Market cap is basically the value of a company and is calculated by multiplying the price of a share of stock by the number of outstanding shares. Apple's stock has become more popular as the company's become more profitable. Even though iPhone unit sales have slowed in the last couple of years, the jump in price for the iPhone X, plus expensive accessories and more money coming in from software and services helped the company boost profits by a whopping 40 percent last quarter from a year earlier. As Apple’s stock price has risen, its market cap has followed, making its size a good indicator for its strength and popularity.
Since August, another tech company has already managed to mirror Apple's trillion-dollar peak: Amazon’s stock peaked at $2,050.50 per share on September 4th, briefly pushing it to a $1-trillion market capitalization. Amazon and Apple are among the FAANG stocks, a group of tech companies—Netflix, Google and Facebook are the others—that are so widely followed by investors that the media came up with an acronym for them.
But given the nine-year bull market (the second longest in history), tech companies aren’t the only ones that have been growing to record sizes. Since last year, the market caps of the 100 largest companies in the world had gone up by 15 percent, as of the end of the first quarter, according to PwC, following a steady pattern of rising since 2009. Apple's stock price has more than tripled in the last five years (a good reminder that it usually pays to stick with it).
Well, the Apple doesn’t fall far from the market. CNBC found, using a quantitative tool called Kensho, that Apple’s performance has closely tracked with the overall market’s movements over the past three months. That makes sense given the stock’s prominence in widely followed indexes: It weighs in at 4.1 percent of Standard & Poor’s 500-stock index and 5.4 percent of the Dow Jones industrial average. Both benchmarks are often used to represent the whole U.S. stock market.
To use an often repeated phrase among investors, “past performance is no guarantee of future results.” Just because Apple’s gotten so big does not necessarily mean it will keep growing, let alone at the same pace.
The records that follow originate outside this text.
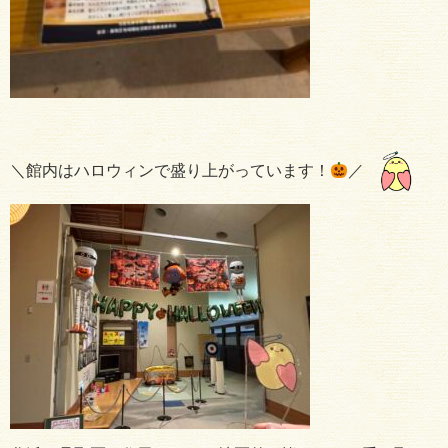
＼館内はハロウィンで盛り上がっています！
／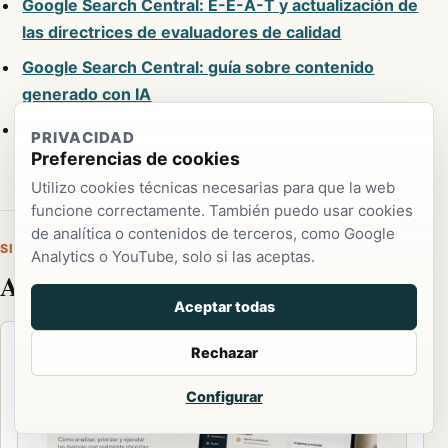
Google Search Central: E-E-A-T y actualización de
las directrices de evaluadores de calidad
Google Search Central: guía sobre contenido
generado con IA
Search Engine Journal: Google confirma que no se
PRIVACIDAD
puede añadir E-E-A-T a una web
Preferencias de cookies
Utilizo cookies técnicas necesarias para que la web
funcione correctamente. También puedo usar cookies
de analítica o contenidos de terceros, como Google
SIGUE LEYENDO
Analytics o YouTube, solo si las aceptas.
Artículos relacionados
Aceptar todas
Rechazar
Configurar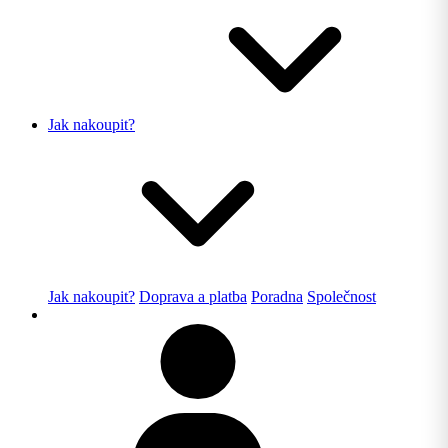
Jak nakoupit?
Jak nakoupit?
Doprava a platba
Poradna
Společnost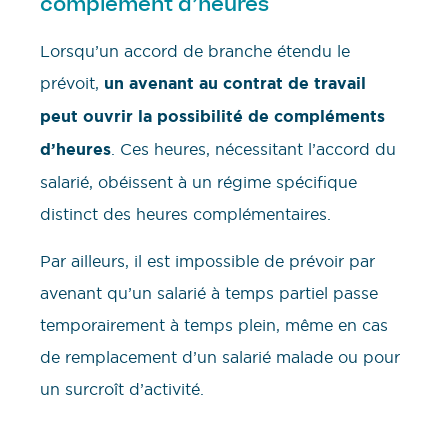
complément d’heures
Lorsqu’un accord de branche étendu le
prévoit,
un avenant au contrat de travail
peut ouvrir la possibilité de compléments
d’heures
. Ces heures, nécessitant l’accord du
salarié, obéissent à un régime spécifique
distinct des heures complémentaires.
Par ailleurs, il est impossible de prévoir par
avenant qu’un salarié à temps partiel passe
temporairement à temps plein, même en cas
de remplacement d’un salarié malade ou pour
un surcroît d’activité.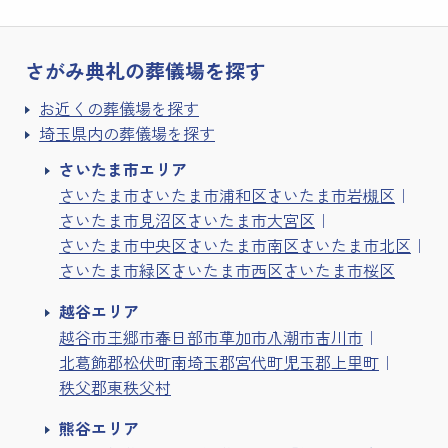
さがみ典礼の
葬儀場を探す
お近くの葬儀場を探す
埼玉県内の葬儀場を探す
さいたま市エリア
さいたま市
さいたま市浦和区
さいたま市岩槻区
さいたま市見沼区
さいたま市大宮区
さいたま市中央区
さいたま市南区
さいたま市北区
さいたま市緑区
さいたま市西区
さいたま市桜区
越谷エリア
越谷市
三郷市
春日部市
草加市
八潮市
吉川市
北葛飾郡松伏町
南埼玉郡宮代町
児玉郡上里町
秩父郡東秩父村
熊谷エリア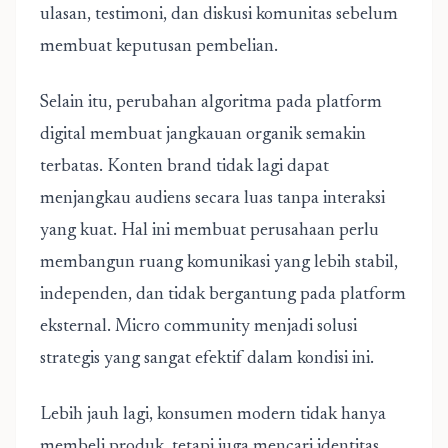
ulasan, testimoni, dan diskusi komunitas sebelum
membuat keputusan pembelian.
Selain itu, perubahan algoritma pada platform
digital membuat jangkauan organik semakin
terbatas. Konten brand tidak lagi dapat
menjangkau audiens secara luas tanpa interaksi
yang kuat. Hal ini membuat perusahaan perlu
membangun ruang komunikasi yang lebih stabil,
independen, dan tidak bergantung pada platform
eksternal. Micro community menjadi solusi
strategis yang sangat efektif dalam kondisi ini.
Lebih jauh lagi, konsumen modern tidak hanya
membeli produk, tetapi juga mencari identitas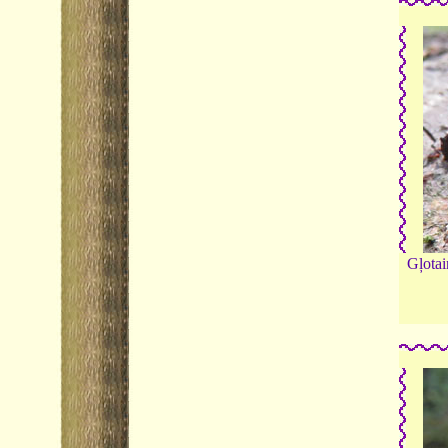
Gļotai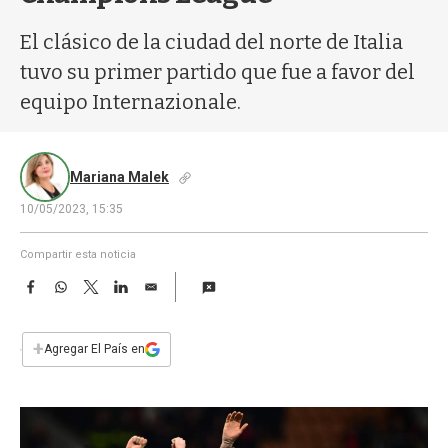
a
El clásico de la ciudad del norte de Italia
tuvo su primer partido que fue a favor del
equipo Internazionale.
Mariana Malek
10/05/2023, 15:35
Compartir esta noticia
F
W
T
L
E
a
h
w
i
m
c
a
i
n
a
e
t
t
k
i
+
Agregar El País en
b
s
t
e
l
o
A
e
d
o
p
r
I
k
p
n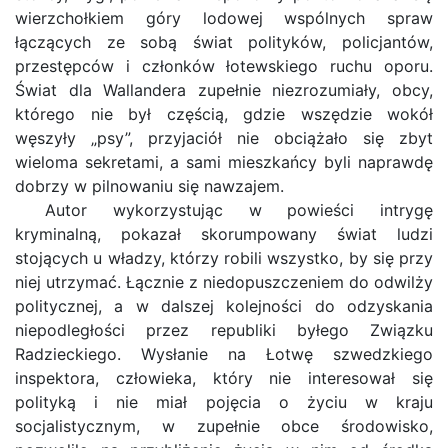
wierzchołkiem góry lodowej wspólnych spraw
łączących ze sobą świat polityków, policjantów,
przestępców i członków łotewskiego ruchu oporu.
Świat dla Wallandera zupełnie niezrozumiały, obcy,
którego nie był częścią, gdzie wszędzie wokół
węszyły „psy”, przyjaciół nie obciążało się zbyt
wieloma sekretami, a sami mieszkańcy byli naprawdę
dobrzy w pilnowaniu się nawzajem.
Autor wykorzystując w powieści intrygę
kryminalną, pokazał skorumpowany świat ludzi
stojących u władzy, którzy robili wszystko, by się przy
niej utrzymać. Łącznie z niedopuszczeniem do odwilży
politycznej, a w dalszej kolejności do odzyskania
niepodległości przez republiki byłego Związku
Radzieckiego. Wysłanie na Łotwę szwedzkiego
inspektora, człowieka, który nie interesował się
polityką i nie miał pojęcia o życiu w kraju
socjalistycznym, w zupełnie obce środowisko,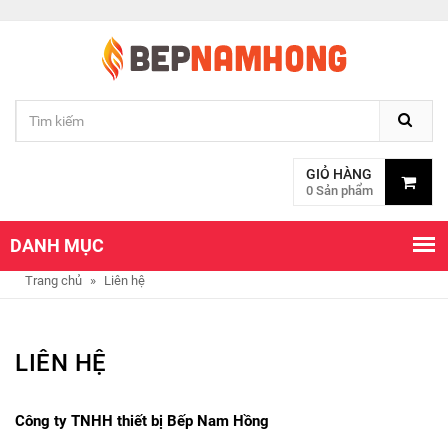
GIỎ HÀNG
0 Sản phẩm
DANH MỤC
Trang chủ
»
Liên hệ
LIÊN HỆ
Công ty TNHH thiết bị Bếp Nam Hồng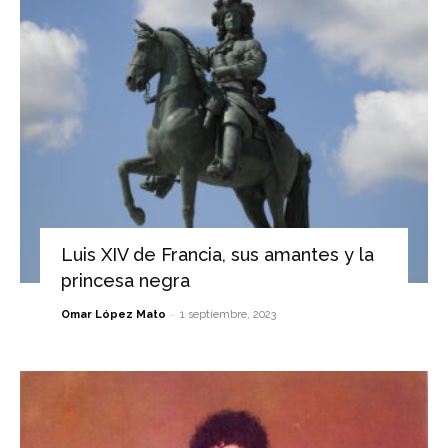
Luis XIV de Francia, sus amantes y la
princesa negra
-
Omar López Mato
1 septiembre, 2023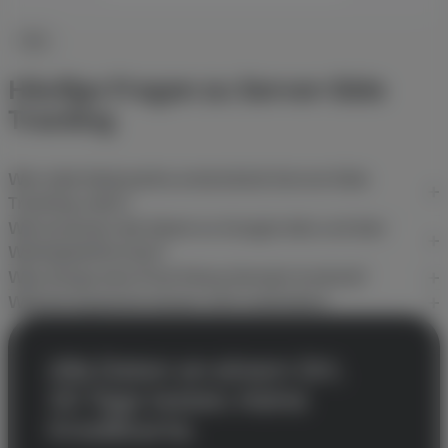
FAQ
Häufige Fragen zu Server-Side
Tracking
Wie viele Netzwerke unterstützt Server-Side
Tracking nativ?
Wie kommen die Daten zu Google Ads und den
Werbeplattformen?
Was bringt eine First-Party-Domain konkret?
Welche Systeme lassen sich anbinden?
Alle Daten an einem Ort.
30 Tage testen. Keine
Kreditkarte.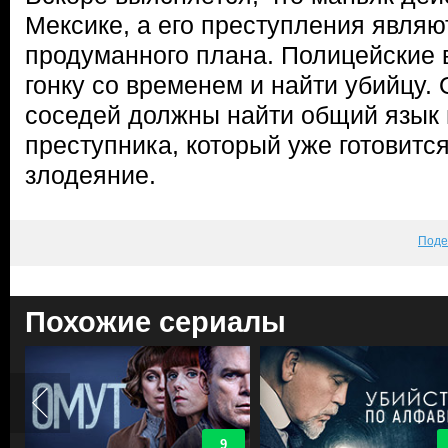
Мексике, а его преступления явля
продуманного плана. Полицейские
гонку со временем и найти убийцу.
соседей должны найти общий язык 
преступника, который уже готовитс
злодеяние.
Поде
Похожие сериалы
9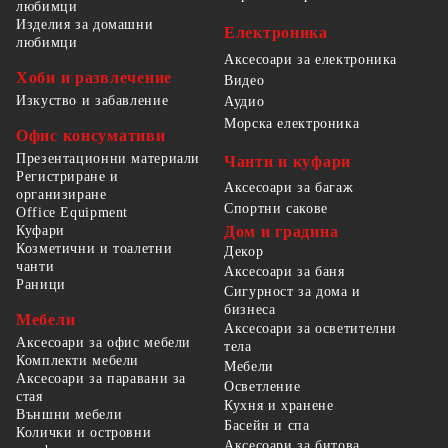
любимци
Изделия за домашни
Електроника
любимци
Аксесоари за електроника
Хоби и развлечение
Видео
Изкуство и забавление
Аудио
Морска електроника
Офис консумативи
Презентационни материали
Чанти и куфари
Регистриране и
Аксесоари за багаж
организиране
Спортни сакове
Office Equipment
Куфари
Дом и градина
Козметични и тоалетни
Декор
чанти
Аксесоари за баня
Раници
Сигурност за дома и
бизнеса
Мебели
Аксесоари за осветителни
Аксесоари за офис мебели
тела
Комплекти мебели
Мебели
Аксесоари за паравани за
Осветление
стая
Кухня и хранене
Външни мебели
Басейн и спа
Колички и островни
Аксесоари за битова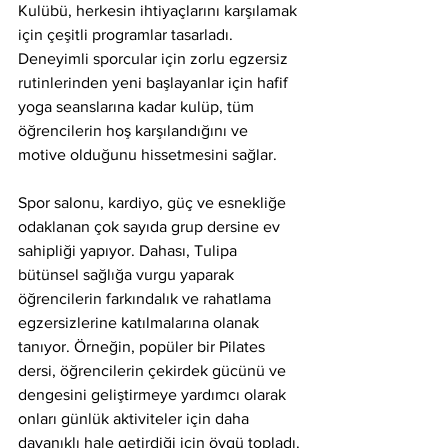
Kulübü, herkesin ihtiyaçlarını karşılamak 
için çeşitli programlar tasarladı. 
Deneyimli sporcular için zorlu egzersiz 
rutinlerinden yeni başlayanlar için hafif 
yoga seanslarına kadar kulüp, tüm 
öğrencilerin hoş karşılandığını ve 
motive olduğunu hissetmesini sağlar.
Spor salonu, kardiyo, güç ve esnekliğe 
odaklanan çok sayıda grup dersine ev 
sahipliği yapıyor. Dahası, Tulipa 
bütünsel sağlığa vurgu yaparak 
öğrencilerin farkındalık ve rahatlama 
egzersizlerine katılmalarına olanak 
tanıyor. Örneğin, popüler bir Pilates 
dersi, öğrencilerin çekirdek gücünü ve 
dengesini geliştirmeye yardımcı olarak 
onları günlük aktiviteler için daha 
dayanıklı hale getirdiği için övgü topladı.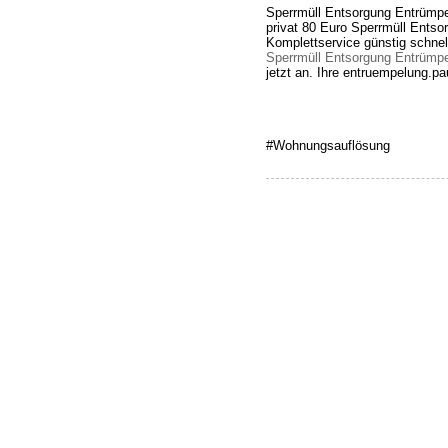
Sperrmüll Entsorgung Entrümpe
privat 80 Euro Sperrmüll Entso
Komplettservice günstig schnel
Sperrmüll Entsorgung Entrümpe
jetzt an. Ihre entruempelung.p
#Wohnungsauflösung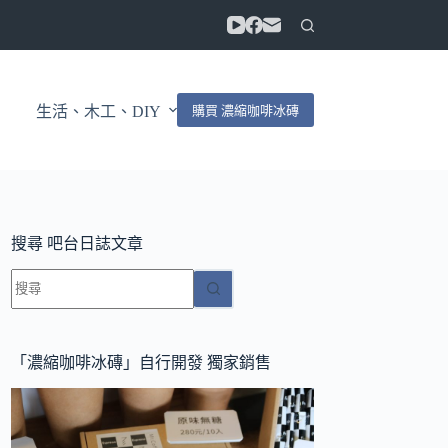
購買 濃縮咖啡冰磚
生活、木工、DIY
搜尋 吧台日誌文章
找
不
到
符
「濃縮咖啡冰磚」自行開發 獨家銷售
合
條
件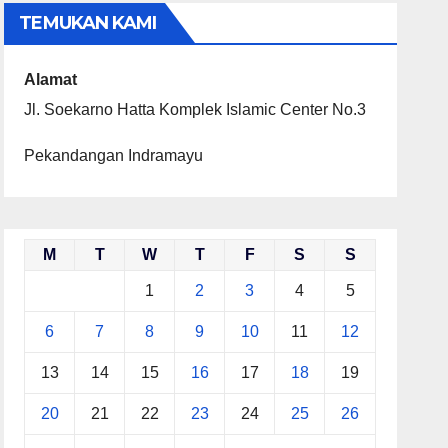
TEMUKAN KAMI
Alamat
Jl. Soekarno Hatta Komplek Islamic Center No.3
Pekandangan Indramayu
M
T
W
T
F
S
S
1
2
3
4
5
6
7
8
9
10
11
12
13
14
15
16
17
18
19
20
21
22
23
24
25
26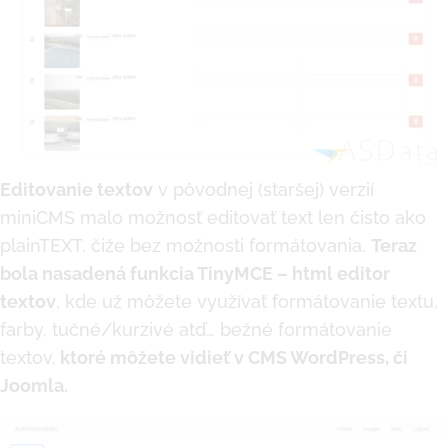
Editovanie textov
v pôvodnej (staršej) verzií
miniCMS malo možnosť editovať text len čisto ako
plainTEXT, čiže bez možnosti formátovania.
Teraz
bola nasadená funkcia TinyMCE – html editor
textov
, kde už môžete využívať formátovanie textu,
farby, tučné/kurzivé atď… bežné formátovanie
textov,
ktoré môžete vidieť v CMS WordPress, či
Joomla.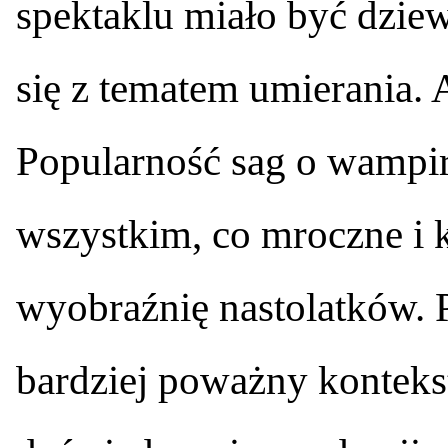
spektaklu miało być dziew
się z tematem umierania. 
Popularność sag o wampir
wszystkim, co mroczne i
wyobraźnię nastolatków. 
bardziej poważny kontek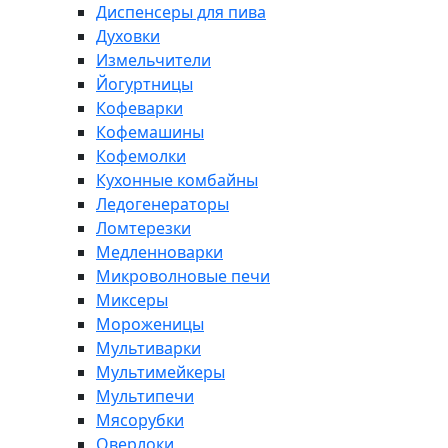
Диспенсеры для пива
Духовки
Измельчители
Йогуртницы
Кофеварки
Кофемашины
Кофемолки
Кухонные комбайны
Ледогенераторы
Ломтерезки
Медленноварки
Микроволновые печи
Миксеры
Мороженицы
Мультиварки
Мультимейкеры
Мультипечи
Мясорубки
Оверлоки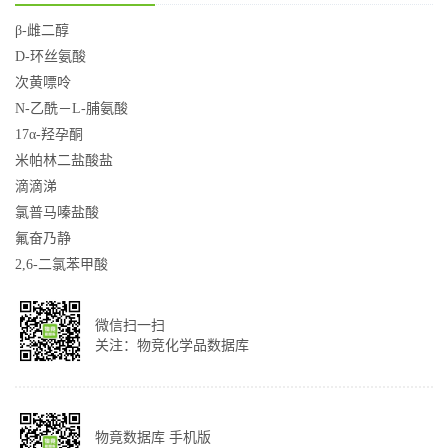
β-雌二醇
D-环丝氨酸
次黄嘌呤
N-乙酰－L-脯氨酸
17α-羟孕酮
米帕林二盐酸盐
滴滴涕
氯普马嗪盐酸
氟奋乃静
2,6-二氯苯甲酸
微信扫一扫
关注：物竞化学品数据库
物竟数据库 手机版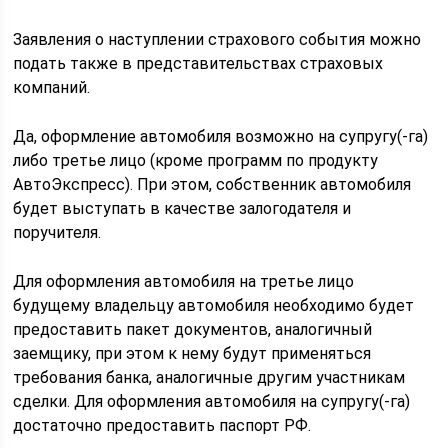
Заявления о наступлении страхового события можно
подать также в представительствах страховых
компаний.
Да, оформление автомобиля возможно на супругу(-га)
либо третье лицо (кроме программ по продукту
АвтоЭкспресс). При этом, собственник автомобиля
будет выступать в качестве залогодателя и
поручителя.
Для оформления автомобиля на третье лицо
будущему владельцу автомобиля необходимо будет
предоставить пакет документов, аналогичный
заемщику, при этом к нему будут применяться
требования банка, аналогичные другим участникам
сделки. Для оформления автомобиля на супругу(-га)
достаточно предоставить паспорт РФ.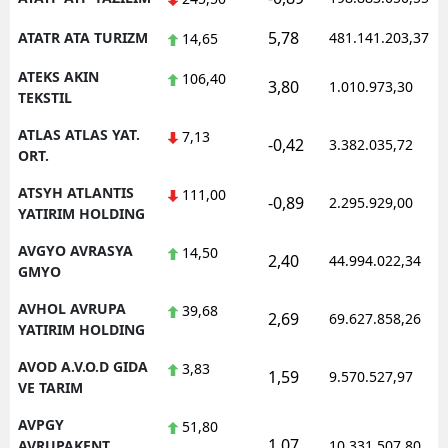
5,78
ATATR ATA TURIZM
481.141.203,37
14,65
ATEKS AKIN
106,40
3,80
1.010.973,30
TEKSTIL
ATLAS ATLAS YAT.
7,13
-0,42
3.382.035,72
ORT.
ATSYH ATLANTIS
111,00
-0,89
2.295.929,00
YATIRIM HOLDING
AVGYO AVRASYA
14,50
2,40
44.994.022,34
GMYO
AVHOL AVRUPA
39,68
2,69
69.627.858,26
YATIRIM HOLDING
AVOD A.V.O.D GIDA
3,83
1,59
9.570.527,97
VE TARIM
AVPGY
51,80
1,07
AVRUPAKENT
10.331.507,80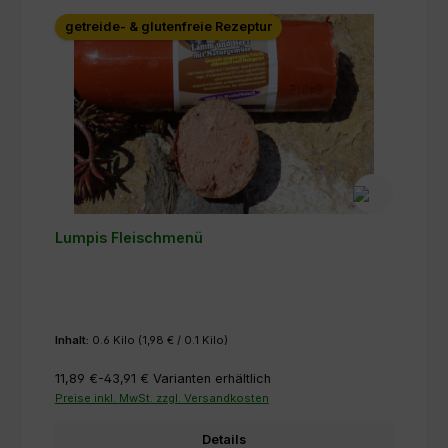
getreide- & glutenfreie Rezeptur
Lumpis Fleischmenü
Inhalt:
0.6 Kilo
(1,98 € / 0.1 Kilo)
11,89 €-43,91 €
Varianten erhältlich
Preise inkl. MwSt. zzgl. Versandkosten
Details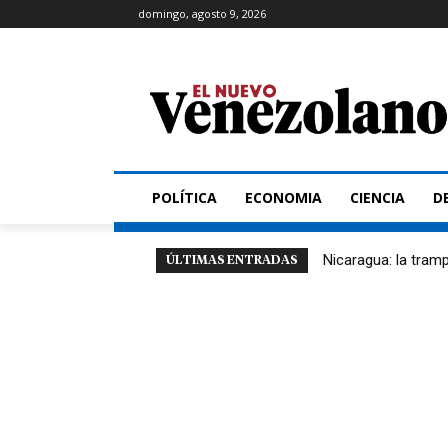
domingo, agosto 9, 2026
POLÍTICA
ECONOMIA
CIENCIA
D
Nicaragua: la trampa
ÚLTIMAS ENTRADAS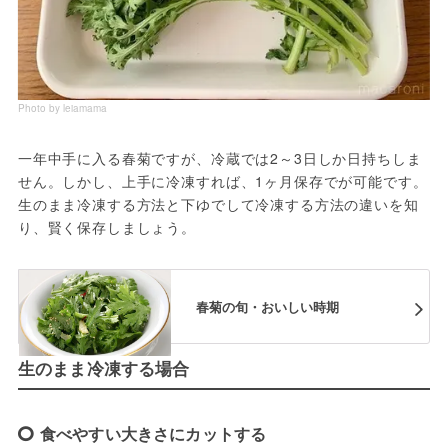
Photo by leiamama
一年中手に入る春菊ですが、冷蔵では2～3日しか日持ちしま
せん。しかし、上手に冷凍すれば、1ヶ月保存でが可能です。
生のまま冷凍する方法と下ゆでして冷凍する方法の違いを知
り、賢く保存しましょう。
春菊の旬・おいしい時期
生のまま冷凍する場合
食べやすい大きさにカットする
At the same time, there’s no limit to how big any company—or the stock market—can get. It’s up to you to do your homework and see what you think of the company’s potential and whether it makes sense in your portfolio.
Not up for that extra work? The good news is you probably own at least a little bit of Apple already. With its $1 trillion size and heavy weight in major indexes, it’s a big holding in a variety of mutual funds and exchange-traded funds—and likely some that you’ve invested in. That’s the great thing about investing in funds and ETFs rather than individual stocks: You get exposure to hundreds of companies, big and small, with little work on your part and relatively low costs to boot, making it easy for you stick with your investing strategy for the long term and reach your own huge financial milestones.